Le député tchadien Ngarmbatina Lamane livre sur sa page Facebook une analyse critique de la gouvernance du président béninois Patrice Talon, qu’il considère comme un dirigeant réformateur dont le bilan serait toutefois marqué par des dérives politiques et démocratiques.
Dans son analyse, l’élu tchadien reconnaît que Patrice Talon a engagé, en deux mandats, d’importantes réformes ayant profondément transformé le Bénin.
Toutefois, il estime que cette dynamique de modernisation masque un affaiblissement progressif du pluralisme politique et des libertés démocratiques.
Ngarmbatina Lamane cite notamment plusieurs figures de l’opposition emprisonnées ces dernières années.

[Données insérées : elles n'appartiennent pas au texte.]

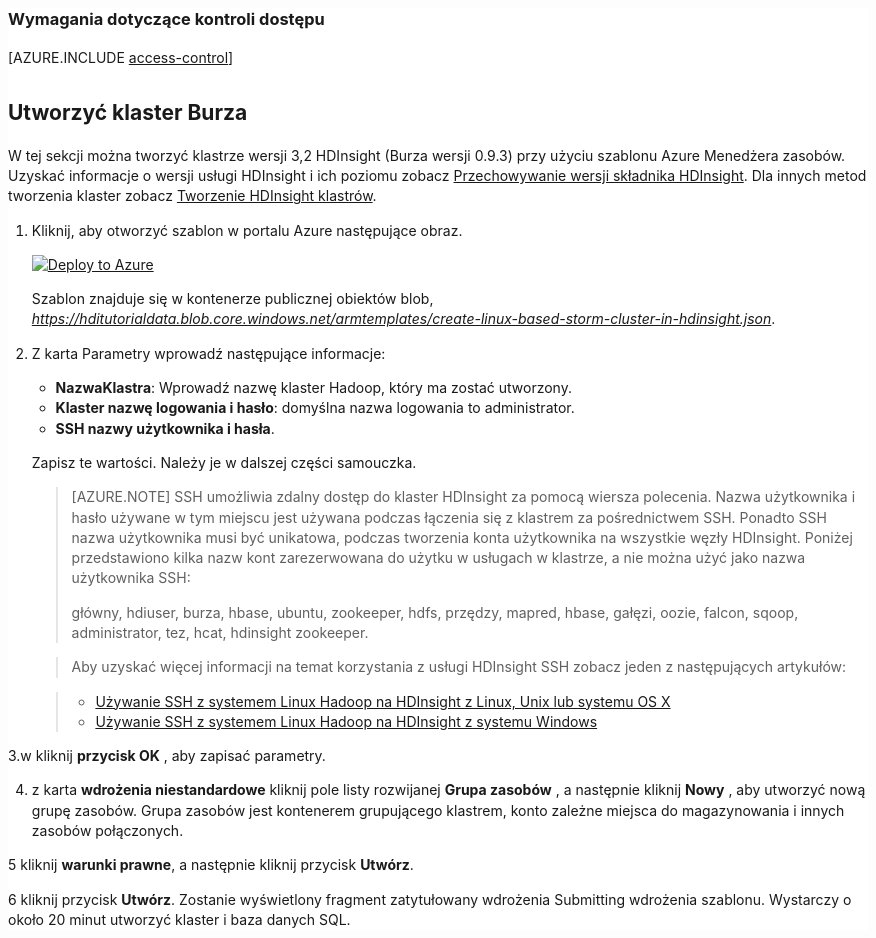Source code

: ### <a name="access-control-requirements"></a>Wymagania dotyczące kontroli dostępu

[AZURE.INCLUDE [access-control](../../includes/hdinsight-access-control-requirements.md)]

## <a name="create-a-storm-cluster"></a>Utworzyć klaster Burza

W tej sekcji można tworzyć klastrze wersji 3,2 HDInsight (Burza wersji 0.9.3) przy użyciu szablonu Azure Menedżera zasobów. Uzyskać informacje o wersji usługi HDInsight i ich poziomu zobacz [Przechowywanie wersji składnika HDInsight](hdinsight-component-versioning.md). Dla innych metod tworzenia klaster zobacz [Tworzenie HDInsight klastrów](hdinsight-hadoop-provision-linux-clusters.md).

1. Kliknij, aby otworzyć szablon w portalu Azure następujące obraz.         

    <a href="https://portal.azure.com/#create/Microsoft.Template/uri/https%3A%2F%2Fhditutorialdata.blob.core.windows.net%2Farmtemplates%2Fcreate-linux-based-storm-cluster-in-hdinsight.json" target="_blank"><img src="https://acom.azurecomcdn.net/80C57D/cdn/mediahandler/docarticles/dpsmedia-prod/azure.microsoft.com/en-us/documentation/articles/hdinsight-hbase-tutorial-get-started-linux/20160201111850/deploy-to-azure.png" alt="Deploy to Azure"></a>
    
    Szablon znajduje się w kontenerze publicznej obiektów blob, *https://hditutorialdata.blob.core.windows.net/armtemplates/create-linux-based-storm-cluster-in-hdinsight.json*. 
   
2. Z karta Parametry wprowadź następujące informacje:

    - **NazwaKlastra**: Wprowadź nazwę klaster Hadoop, który ma zostać utworzony.
    - **Klaster nazwę logowania i hasło**: domyślna nazwa logowania to administrator.
    - **SSH nazwy użytkownika i hasła**.
    
    Zapisz te wartości.  Należy je w dalszej części samouczka.

    > [AZURE.NOTE] SSH umożliwia zdalny dostęp do klaster HDInsight za pomocą wiersza polecenia. Nazwa użytkownika i hasło używane w tym miejscu jest używana podczas łączenia się z klastrem za pośrednictwem SSH. Ponadto SSH nazwa użytkownika musi być unikatowa, podczas tworzenia konta użytkownika na wszystkie węzły HDInsight. Poniżej przedstawiono kilka nazw kont zarezerwowana do użytku w usługach w klastrze, a nie można użyć jako nazwa użytkownika SSH:
    >
    > główny, hdiuser, burza, hbase, ubuntu, zookeeper, hdfs, przędzy, mapred, hbase, gałęzi, oozie, falcon, sqoop, administrator, tez, hcat, hdinsight zookeeper.

    > Aby uzyskać więcej informacji na temat korzystania z usługi HDInsight SSH zobacz jeden z następujących artykułów:

    > * [Używanie SSH z systemem Linux Hadoop na HDInsight z Linux, Unix lub systemu OS X](hdinsight-hadoop-linux-use-ssh-unix.md)
    > * [Używanie SSH z systemem Linux Hadoop na HDInsight z systemu Windows](hdinsight-hadoop-linux-use-ssh-windows.md)

    
3.w kliknij **przycisk OK** , aby zapisać parametry.

4. z karta **wdrożenia niestandardowe** kliknij pole listy rozwijanej **Grupa zasobów** , a następnie kliknij **Nowy** , aby utworzyć nową grupę zasobów. Grupa zasobów jest kontenerem grupującego klastrem, konto zależne miejsca do magazynowania i innych zasobów połączonych.

5 kliknij **warunki prawne**, a następnie kliknij przycisk **Utwórz**.

6 kliknij przycisk **Utwórz**. Zostanie wyświetlony fragment zatytułowany wdrożenia Submitting wdrożenia szablonu. Wystarczy o około 20 minut utworzyć klaster i baza danych SQL.


[apachestorm]: https://storm.incubator.apache.org
[stormdocs]: http://storm.incubator.apache.org/documentation/Documentation.html
[stormstarter]: https://github.com/apache/storm/tree/master/examples/storm-starter
[stormjavadocs]: https://storm.incubator.apache.org/apidocs/
[azureportal]: https://manage.windowsazure.com/
[hdinsight-provision]: hdinsight-provision-clusters.md
[preview-portal]: https://portal.azure.com/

Parmi elles figurent Reckya Madougou, ancienne ministre et candidate à l’élection présidentielle de 2021, condamnée à 20 ans de prison, ainsi que Joël Aïvo, condamné à 10 ans d’emprisonnement après la présidentielle de 2021.

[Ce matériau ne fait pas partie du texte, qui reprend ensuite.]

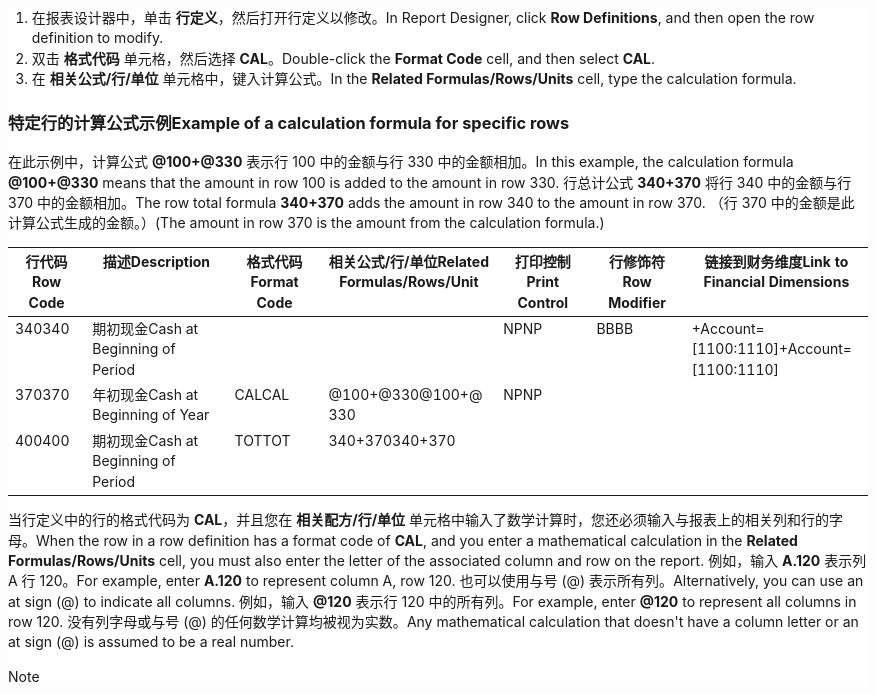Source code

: 1. <span data-ttu-id="929a8-399">在报表设计器中，单击 **行定义**，然后打开行定义以修改。</span><span class="sxs-lookup"><span data-stu-id="929a8-399">In Report Designer, click **Row Definitions**, and then open the row definition to modify.</span></span>
2. <span data-ttu-id="929a8-400">双击 **格式代码** 单元格，然后选择 **CAL**。</span><span class="sxs-lookup"><span data-stu-id="929a8-400">Double-click the **Format Code** cell, and then select **CAL**.</span></span>
3. <span data-ttu-id="929a8-401">在 **相关公式/行/单位** 单元格中，键入计算公式。</span><span class="sxs-lookup"><span data-stu-id="929a8-401">In the **Related Formulas/Rows/Units** cell, type the calculation formula.</span></span>

### <a name="example-of-a-calculation-formula-for-specific-rows"></a><span data-ttu-id="929a8-402">特定行的计算公式示例</span><span class="sxs-lookup"><span data-stu-id="929a8-402">Example of a calculation formula for specific rows</span></span>

<span data-ttu-id="929a8-403">在此示例中，计算公式 **@100+@330** 表示行 100 中的金额与行 330 中的金额相加。</span><span class="sxs-lookup"><span data-stu-id="929a8-403">In this example, the calculation formula **@100+@330** means that the amount in row 100 is added to the amount in row 330.</span></span> <span data-ttu-id="929a8-404">行总计公式 **340+370** 将行 340 中的金额与行 370 中的金额相加。</span><span class="sxs-lookup"><span data-stu-id="929a8-404">The row total formula **340+370** adds the amount in row 340 to the amount in row 370.</span></span> <span data-ttu-id="929a8-405">（行 370 中的金额是此计算公式生成的金额。）</span><span class="sxs-lookup"><span data-stu-id="929a8-405">(The amount in row 370 is the amount from the calculation formula.)</span></span>

| <span data-ttu-id="929a8-406">行代码</span><span class="sxs-lookup"><span data-stu-id="929a8-406">Row Code</span></span> | <span data-ttu-id="929a8-407">描述</span><span class="sxs-lookup"><span data-stu-id="929a8-407">Description</span></span>                 | <span data-ttu-id="929a8-408">格式代码</span><span class="sxs-lookup"><span data-stu-id="929a8-408">Format Code</span></span> | <span data-ttu-id="929a8-409">相关公式/行/单位</span><span class="sxs-lookup"><span data-stu-id="929a8-409">Related Formulas/Rows/Unit</span></span> | <span data-ttu-id="929a8-410">打印控制</span><span class="sxs-lookup"><span data-stu-id="929a8-410">Print Control</span></span> | <span data-ttu-id="929a8-411">行修饰符</span><span class="sxs-lookup"><span data-stu-id="929a8-411">Row Modifier</span></span> | <span data-ttu-id="929a8-412">链接到财务维度</span><span class="sxs-lookup"><span data-stu-id="929a8-412">Link to Financial Dimensions</span></span> |
|----------|-----------------------------|-------------|----------------------------|---------------|--------------|------------------------------|
| <span data-ttu-id="929a8-413">340</span><span class="sxs-lookup"><span data-stu-id="929a8-413">340</span></span>      | <span data-ttu-id="929a8-414">期初现金</span><span class="sxs-lookup"><span data-stu-id="929a8-414">Cash at Beginning of Period</span></span> |             |                            | <span data-ttu-id="929a8-415">NP</span><span class="sxs-lookup"><span data-stu-id="929a8-415">NP</span></span>            | <span data-ttu-id="929a8-416">BB</span><span class="sxs-lookup"><span data-stu-id="929a8-416">BB</span></span>           | <span data-ttu-id="929a8-417">+Account=\[1100:1110\]</span><span class="sxs-lookup"><span data-stu-id="929a8-417">+Account=\[1100:1110\]</span></span>       |
| <span data-ttu-id="929a8-418">370</span><span class="sxs-lookup"><span data-stu-id="929a8-418">370</span></span>      | <span data-ttu-id="929a8-419">年初现金</span><span class="sxs-lookup"><span data-stu-id="929a8-419">Cash at Beginning of Year</span></span>   | <span data-ttu-id="929a8-420">CAL</span><span class="sxs-lookup"><span data-stu-id="929a8-420">CAL</span></span>         | <span data-ttu-id="929a8-421">@100+@330</span><span class="sxs-lookup"><span data-stu-id="929a8-421">@100+@330</span></span>                  | <span data-ttu-id="929a8-422">NP</span><span class="sxs-lookup"><span data-stu-id="929a8-422">NP</span></span>            |              |                              |
| <span data-ttu-id="929a8-423">400</span><span class="sxs-lookup"><span data-stu-id="929a8-423">400</span></span>      | <span data-ttu-id="929a8-424">期初现金</span><span class="sxs-lookup"><span data-stu-id="929a8-424">Cash at Beginning of Period</span></span> | <span data-ttu-id="929a8-425">TOT</span><span class="sxs-lookup"><span data-stu-id="929a8-425">TOT</span></span>         | <span data-ttu-id="929a8-426">340+370</span><span class="sxs-lookup"><span data-stu-id="929a8-426">340+370</span></span>                    |               |              |                              |

<span data-ttu-id="929a8-427">当行定义中的行的格式代码为 **CAL**，并且您在 **相关配方/行/单位** 单元格中输入了数学计算时，您还必须输入与报表上的相关列和行的字母。</span><span class="sxs-lookup"><span data-stu-id="929a8-427">When the row in a row definition has a format code of **CAL**, and you enter a mathematical calculation in the **Related Formulas/Rows/Units** cell, you must also enter the letter of the associated column and row on the report.</span></span> <span data-ttu-id="929a8-428">例如，输入 **A.120** 表示列 A 行 120。</span><span class="sxs-lookup"><span data-stu-id="929a8-428">For example, enter **A.120** to represent column A, row 120.</span></span> <span data-ttu-id="929a8-429">也可以使用与号 (@) 表示所有列。</span><span class="sxs-lookup"><span data-stu-id="929a8-429">Alternatively, you can use an at sign (@) to indicate all columns.</span></span> <span data-ttu-id="929a8-430">例如，输入 **@120** 表示行 120 中的所有列。</span><span class="sxs-lookup"><span data-stu-id="929a8-430">For example, enter **@120** to represent all columns in row 120.</span></span> <span data-ttu-id="929a8-431">没有列字母或与号 (@) 的任何数学计算均被视为实数。</span><span class="sxs-lookup"><span data-stu-id="929a8-431">Any mathematical calculation that doesn't have a column letter or an at sign (@) is assumed to be a real number.</span></span>

> [!NOTE]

Le député évoque également le cas de Candide Azannaï, ancien ministre de la Défense et ancien député, arrêté en décembre 2025 et dont le procès est en cours.
L’analyse met aussi en avant la situation de plusieurs personnalités politiques contraintes à l’exil, notamment Léhady Soglo, ancien maire de Cotonou, et Sébastien Ajavon, homme d’affaires et ancien allié du chef de l’État devenu opposant.
Sur le plan institutionnel, Ngarmbatina Lamane critique la restructuration du système partisan béninois, passé de 109 partis politiques à trois grands blocs, dont deux soutiennent le pouvoir : l’Union Progressiste le Renouveau (UP-R) et le Bloc Républicain (BR). Selon lui, cette configuration a conduit à un Parlement dominé par la mouvance présidentielle.
Abordant l’élection présidentielle de 2026, il rappelle que deux tickets présidentiels sont actuellement annoncés : Romuald Wadagni associé à Mariam Chabi Talata pour le camp présidentiel, face à Paul Hounkpè et Judicaël Hounwanou pour l’opposition.
Pour le député tchadien, Patrice Talon demeure « un grand réformiste », mais il estime que les réformes engagées relèvent davantage d’un « vernis démocratique » que d’un véritable renforcement des institutions pluralistes.
Ngarmbatina Lamane souligne enfin que le président béninois aurait exprimé le souhait de siéger au Sénat après la fin de son mandat présidentiel.